EXERCISE PROMPT:
Look below. Copy each line that has "April" in it.

____________

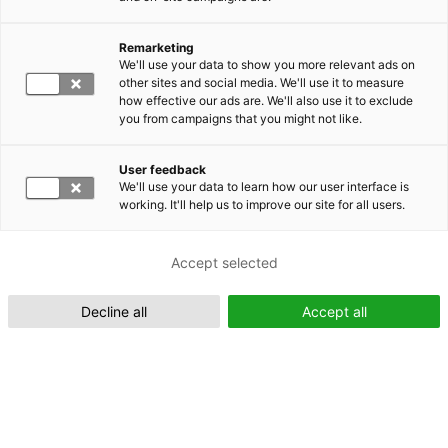
Remarketing
Suomeksi (FI)
We'll use your data to show you more relevant ads on
other sites and social media. We'll use it to measure
how effective our ads are. We'll also use it to exclude
you from campaigns that you might not like.
User feedback
We'll use your data to learn how our user interface is
working. It'll help us to improve our site for all users.
In English (EN)
Accept selected
Decline all
Accept all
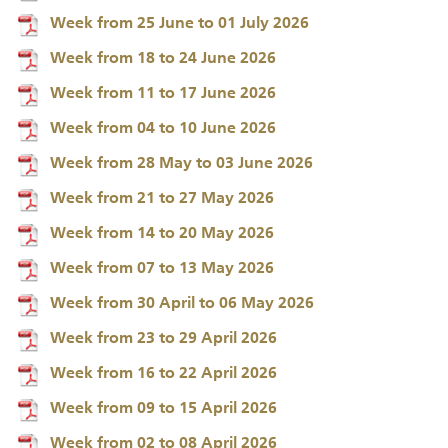
Week from 25 June to 01 July 2026
Week from 18 to 24 June 2026
Week from 11 to 17 June 2026
Week from 04 to 10 June 2026
Week from 28 May to 03 June 2026
Week from 21 to 27 May 2026
Week from 14 to 20 May 2026
Week from 07 to 13 May 2026
Week from 30 April to 06 May 2026
Week from 23 to 29 April 2026
Week from 16 to 22 April 2026
Week from 09 to 15 April 2026
Week from 02 to 08 April 2026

____________

SOLUTION TO THIS TASK:
Week from 30 April to 06 May 2026
Week from 23 to 29 April 2026
Week from 16 to 22 April 2026
Week from 09 to 15 April 2026
Week from 02 to 08 April 2026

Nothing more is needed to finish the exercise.